Monday marked a stormy start to Gujarat’s budget session as Congress orchestrated a thunderous ‘Jan Aakrosh Sabha’ in Gandhinagar, vehemently opposing the Centre’s bid to overhaul MGNREGA with the Viksit Bharat – Rozgar and Aajeevika Mission (Gramin) legislation.
Organized meticulously by the state Congress unit, the gathering swelled with top brass, lawmakers, parliamentarians, farmers’ delegations, Adivasi voices, frontline health workers, and civil society reps. It was less a protest, more a clarion call against perceived assaults on rural livelihoods.
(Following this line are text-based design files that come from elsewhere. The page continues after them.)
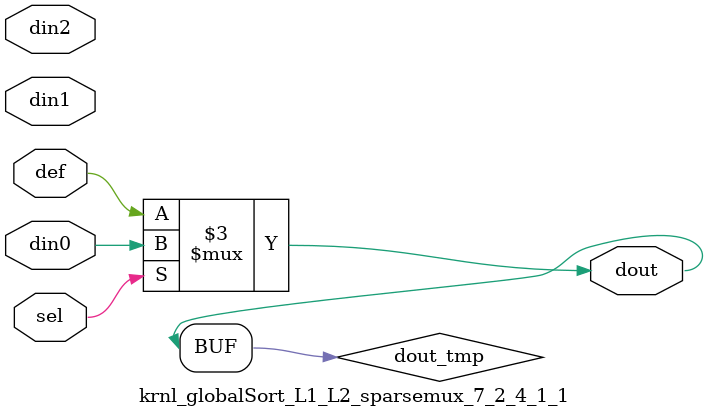
<source format=v>
`timescale 1ns / 1ps

module krnl_globalSort_L1_L2_sparsemux_7_2_4_1_1 (din0,din1,din2,def,sel,dout);

parameter din0_WIDTH = 1;

parameter din1_WIDTH = 1;

parameter din2_WIDTH = 1;

parameter def_WIDTH = 1;
parameter sel_WIDTH = 1;
parameter dout_WIDTH = 1;

parameter [sel_WIDTH-1:0] CASE0 = 1;

parameter [sel_WIDTH-1:0] CASE1 = 1;

parameter [sel_WIDTH-1:0] CASE2 = 1;

parameter ID = 1;
parameter NUM_STAGE = 1;



input [din0_WIDTH-1:0] din0;

input [din1_WIDTH-1:0] din1;

input [din2_WIDTH-1:0] din2;

input [def_WIDTH-1:0] def;
input [sel_WIDTH-1:0] sel;

output [dout_WIDTH-1:0] dout;



reg [dout_WIDTH-1:0] dout_tmp;

always @ (*) begin
case (sel)
    
    CASE0 : dout_tmp = din0;
    
    CASE1 : dout_tmp = din1;
    
    CASE2 : dout_tmp = din2;
    
    default : dout_tmp = def;
endcase
end


assign dout = dout_tmp;



endmodule

</source>
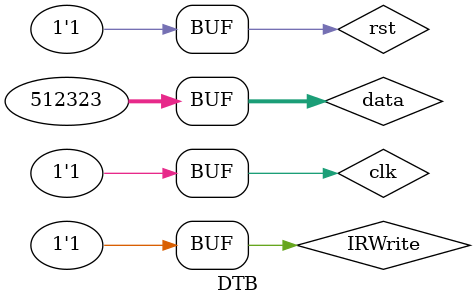
<source format=v>
module Decode(opcode, regAaddr, regBaddr, jumpAddr, writeRegAddr, func, wordAddr,
              data, clk, rst, IRWrite);
  input IRWrite, rst, clk;
  input [31:0] data;
  
  output reg [4:0] regAaddr, regBaddr, writeRegAddr;
  output reg [25:0] jumpAddr;
  output reg [5:0] func, opcode;
  output reg [15:0] wordAddr;  
  
  always @ (posedge clk, negedge rst) begin
    if (!rst) begin//flushing decode reg
      opcode = 'd 0;
      regAaddr = 'd 0;
      regBaddr = 'd 0;
      writeRegAddr = 'd 0;
      jumpAddr = 'd 0;
      func = 'd 0;
      wordAddr = 'd 0;
    end
    
    else
     if(IRWrite) begin
      opcode = data[31:26];
      regAaddr = data[25:21];
      regBaddr = data[20:16];
      writeRegAddr = data[15:11];
      jumpAddr = data[25:0];
      func = data[5:0];
      wordAddr = data[15:0];
    end
      
  end
endmodule

module DTB;
  reg IRWrite, rst, clk;
  reg [31:0] data;
  
  wire [4:0] regAaddr, regBaddr, writeRegAddr;
  wire [25:0] jumpAddr;
  wire [5:0] func, opcode;
  wire [15:0] wordAddr;  
  
  Decode dm(opcode, regAaddr, regBaddr, jumpAddr, writeRegAddr, func, wordAddr,
              data, clk, rst, IRWrite);
              
  initial
  begin
    IRWrite = 1;
    rst = 0;
    data = 'd 325;
    rst = 1;
    clk = 1;
    
    #50 clk = ~clk;
    
    #50
    data = 'd 512323;
    clk = ~clk;
  end
endmodule

</source>
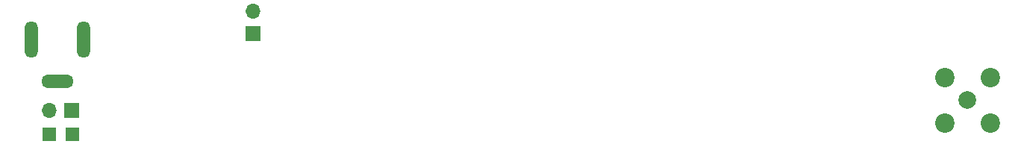
<source format=gbs>
%TF.GenerationSoftware,KiCad,Pcbnew,(6.0.2)*%
%TF.CreationDate,2022-05-29T21:50:20-07:00*%
%TF.ProjectId,peregrine,70657265-6772-4696-9e65-2e6b69636164,3*%
%TF.SameCoordinates,Original*%
%TF.FileFunction,Soldermask,Bot*%
%TF.FilePolarity,Negative*%
%FSLAX46Y46*%
G04 Gerber Fmt 4.6, Leading zero omitted, Abs format (unit mm)*
G04 Created by KiCad (PCBNEW (6.0.2)) date 2022-05-29 21:50:20*
%MOMM*%
%LPD*%
G01*
G04 APERTURE LIST*
%ADD10R,1.500000X1.500000*%
%ADD11R,1.700000X1.700000*%
%ADD12O,1.700000X1.700000*%
%ADD13C,2.000000*%
%ADD14C,2.200000*%
%ADD15O,1.500000X4.150000*%
%ADD16O,3.650000X1.500000*%
G04 APERTURE END LIST*
D10*
%TO.C,TP1*%
X100300000Y-112413575D03*
%TD*%
%TO.C,TP2*%
X97700000Y-112413575D03*
%TD*%
D11*
%TO.C,J2*%
X100240000Y-109713575D03*
D12*
X97700000Y-109713575D03*
%TD*%
D11*
%TO.C,J3*%
X120800000Y-101013575D03*
D12*
X120800000Y-98473575D03*
%TD*%
D13*
%TO.C,J4*%
X201850000Y-108569598D03*
D14*
X199275000Y-105994598D03*
X199275000Y-111144598D03*
X204425000Y-111144598D03*
X204425000Y-105994598D03*
%TD*%
D15*
%TO.C,J1*%
X101600000Y-101713575D03*
D16*
X98600000Y-106413575D03*
D15*
X95600000Y-101713575D03*
%TD*%
M02*

</source>
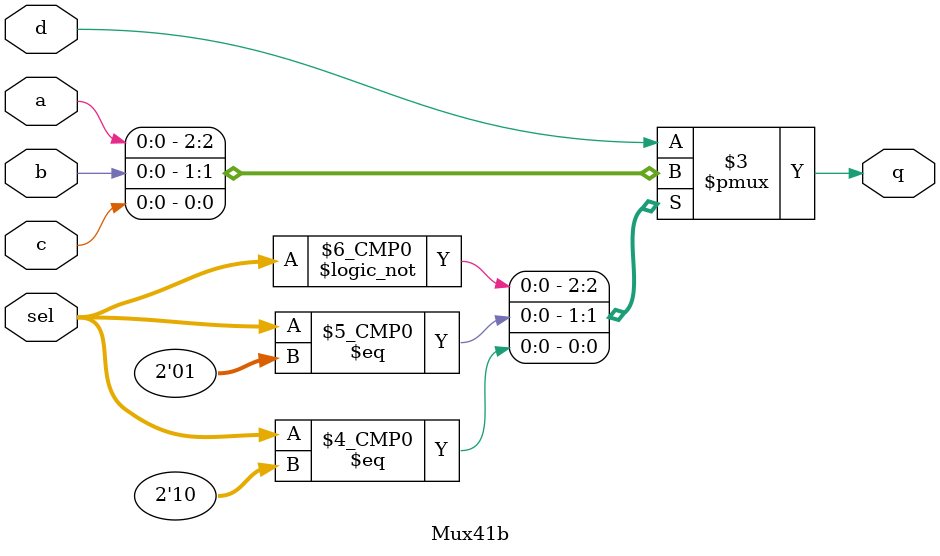
<source format=v>
`timescale 1ns / 1ps


module Mux41b(
    input wire a,
    input wire b,
    input wire c,
    input wire d,
    input wire [1:0] sel,
    
    output reg q

    );
    
    always@(*)
    begin
        case(sel)
            2'd0: q = a;
            2'd1: q = b;
            2'd2: q = c;
            default: q = d;
        endcase
    
    
    end
    
endmodule

</source>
AICC heavyweight Mukul Wasnik dominated proceedings, laying bare a litany of failures: anguished farmers, beleaguered women, impoverished and unemployed youth, corruption soaring unchecked. ‘Patel and Modi’s administrations are in deep slumber amid this crisis,’ he asserted.
Turning to macroeconomics, Wasnik lambasted policies that allegedly chained India to US whims. He spotlighted a tariff imbalance—18% from Washington, nothing from New Delhi—undermining Atmanirbhar claims. Agitation, he warned, would persist till Gujarat sees political upheaval.
Amit Chavda, the state president, boasted of exhaustive outreach: 5,000 km treks through Saurashtra, northern, and central districts. Youth, he said, suffer vendettas involving drugs, booze, caste certificates; MGNREGA bleeds from commission rackets.
CLP’s Tushar Chaudhary traced corruption’s tentacles from village panchayats to Parliament, accusing forest officials of tribal labor exploitation. Mahesh Vasava reminisced enduring fights for water, forests, land. Geniben Thakor and Anant Patel bewailed tribal region neglect.
Protests will shadow the entire session, Congress affirmed, gearing up for 2027 battles with Rahul Gandhi eyed for rallies. In Gujarat’s high-stakes arena, this rally reasserts Congress’s fight for the forgotten.